■ **Text under study**
SAN FRANCISCO -- Being homeless in San Francisco presents a whole slew of challenges that likely wouldn't even occur to someone who's never been forced to to live on the street.
Helping solve one of those problems is precisely why Bay Area tech entrepreneur Doniece Sandoval started Lava Mae--a project that aims to convert decommissioned city buses into mobile shower facilities for the city's homeless.
Sandoval, who is also the founder of start-up network IdeaMensch, got the idea for Lava Mae two years ago after taking a cab ride through San Francisco's South of Market neighborhood, which is noted for having sizable populations of both hip technology firms and people living on the street.
"My driver turned around and said, 'welcome to the land of broken dreams,'" Sandoval recounted to VentureBeat, noting that the experience made her pay more attention to the plight of the homeless people all around her. "[A] woman I passed [on the street] was crying and saying that she would never be clean."
The project, which Sandoval hopes to get up and running in the next few months, will take decommissioned buses donated by the San Francisco Municipal Transportation Administration and hook them up to city fire hydrants to provide up to 200 showers per day.
San Francisco only boasts a handful of places where the city's over 6,000 homeless people can bathe--not nearly enough facilities to meet the enormous demand.
"Access to water is a major health and hygiene issue for the homeless," explained Jennifer Friedenbach, executive director of the Coalition on Homelessness, to The Huffington Post. "Across the globe, the lack of access to clean water is the number one reason for the contraction of diseases. If you have a scrape and can't wash it off, it's going to get infected."
Friedenbach noted the issue of universal access to hygiene facilities is in the spotlight statewide, as legislators and homeless advocates head to Sacramento to consider a provision in California Assemblyman Tom Ammiano's (D-San Francisco) Homeless Bill of Rights that would require all municipalities in the state to provide restroom and shower facilities for accessible to the homeless.
Correction: The article originally credited authorship of the Homeless Bill Of Rights to California State Senator Mark Leno.

■ **Dataset entries**

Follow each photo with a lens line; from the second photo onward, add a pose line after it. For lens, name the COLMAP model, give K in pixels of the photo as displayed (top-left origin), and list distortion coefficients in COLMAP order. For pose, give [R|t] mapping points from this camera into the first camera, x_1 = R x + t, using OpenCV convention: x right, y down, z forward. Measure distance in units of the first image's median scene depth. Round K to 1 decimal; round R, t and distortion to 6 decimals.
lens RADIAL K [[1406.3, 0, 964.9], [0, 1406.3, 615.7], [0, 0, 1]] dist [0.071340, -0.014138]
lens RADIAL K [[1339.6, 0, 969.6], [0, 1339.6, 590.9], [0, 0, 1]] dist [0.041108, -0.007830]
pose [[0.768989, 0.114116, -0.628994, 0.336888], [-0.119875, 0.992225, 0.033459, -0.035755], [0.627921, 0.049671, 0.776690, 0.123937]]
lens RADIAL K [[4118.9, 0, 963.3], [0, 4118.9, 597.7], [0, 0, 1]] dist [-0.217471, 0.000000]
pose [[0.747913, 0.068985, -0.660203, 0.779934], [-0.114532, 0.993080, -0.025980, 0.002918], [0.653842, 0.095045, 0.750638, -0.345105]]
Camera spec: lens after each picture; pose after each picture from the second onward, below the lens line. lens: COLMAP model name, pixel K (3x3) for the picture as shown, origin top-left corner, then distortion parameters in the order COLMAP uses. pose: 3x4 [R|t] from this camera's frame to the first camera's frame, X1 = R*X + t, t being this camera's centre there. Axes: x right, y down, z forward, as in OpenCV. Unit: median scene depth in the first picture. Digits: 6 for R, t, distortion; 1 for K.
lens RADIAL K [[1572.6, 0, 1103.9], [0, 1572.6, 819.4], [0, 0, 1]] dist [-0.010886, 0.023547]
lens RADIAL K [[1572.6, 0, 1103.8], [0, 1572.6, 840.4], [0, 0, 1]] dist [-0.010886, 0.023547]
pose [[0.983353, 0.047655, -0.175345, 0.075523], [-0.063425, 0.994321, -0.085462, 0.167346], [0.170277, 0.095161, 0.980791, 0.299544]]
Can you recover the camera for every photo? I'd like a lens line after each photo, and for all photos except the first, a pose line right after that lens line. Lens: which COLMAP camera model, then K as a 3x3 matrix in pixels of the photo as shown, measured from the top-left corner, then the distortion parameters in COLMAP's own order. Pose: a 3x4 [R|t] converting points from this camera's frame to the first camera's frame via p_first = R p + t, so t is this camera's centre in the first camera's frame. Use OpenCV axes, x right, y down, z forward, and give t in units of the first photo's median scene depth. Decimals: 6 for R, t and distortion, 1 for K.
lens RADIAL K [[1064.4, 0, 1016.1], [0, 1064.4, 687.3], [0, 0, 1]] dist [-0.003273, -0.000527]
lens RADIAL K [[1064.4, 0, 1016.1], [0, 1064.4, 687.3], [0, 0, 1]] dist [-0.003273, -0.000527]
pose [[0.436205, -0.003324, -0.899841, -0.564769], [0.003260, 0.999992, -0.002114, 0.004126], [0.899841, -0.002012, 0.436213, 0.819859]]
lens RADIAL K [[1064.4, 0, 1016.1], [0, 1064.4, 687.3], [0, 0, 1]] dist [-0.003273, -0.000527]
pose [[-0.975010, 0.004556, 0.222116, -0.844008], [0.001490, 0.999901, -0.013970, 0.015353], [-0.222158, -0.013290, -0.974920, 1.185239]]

■ **Exercise set**
**a.** According to the article on Lava Mae, up to how many showers per day will the converted buses provide?
**b.** List every person that the article on Lava Mae names in full.
**c.** Reproduce the passage of the article on Lava Mae starting with "Sandoval, who is" and going on through "living on the street.".

■ **Answers for this exercise**
**a.** Up to 200 showers per day.

**b.** Doniece Sandoval, Jennifer Friedenbach, Tom Ammiano, Mark Leno

**c.**
Sandoval, who is also the founder of start-up network IdeaMensch, got the idea for Lava Mae two years ago after taking a cab ride through San Francisco's South of Market neighborhood, which is noted for having sizable populations of both hip technology firms and people living on the street.